• [What you need to do] All lines from the one containing "- [ ] 不及格学分查询" to the end of the listing below are to be reproduced exactly, and no others.

━━━━━━

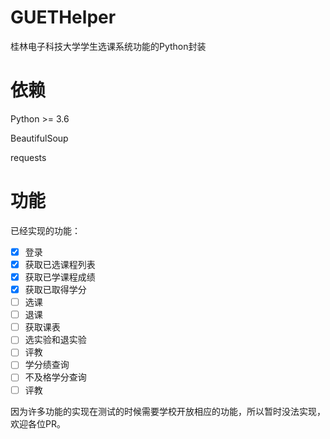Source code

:  # GUETHelper
桂林电子科技大学学生选课系统功能的Python封装

# 依赖
Python >= 3.6 

BeautifulSoup 

requests 

# 功能
已经实现的功能：
- [x] 登录
- [x] 获取已选课程列表
- [x] 获取已学课程成绩
- [x] 获取已取得学分
- [ ] 选课
- [ ] 退课
- [ ] 获取课表
- [ ] 选实验和退实验
- [ ] 评教
- [ ] 学分绩查询
- [ ] 不及格学分查询
- [ ] 评教

因为许多功能的实现在测试的时候需要学校开放相应的功能，所以暂时没法实现，欢迎各位PR。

━━━━━━

• [Response area]
- [ ] 不及格学分查询
- [ ] 评教

因为许多功能的实现在测试的时候需要学校开放相应的功能，所以暂时没法实现，欢迎各位PR。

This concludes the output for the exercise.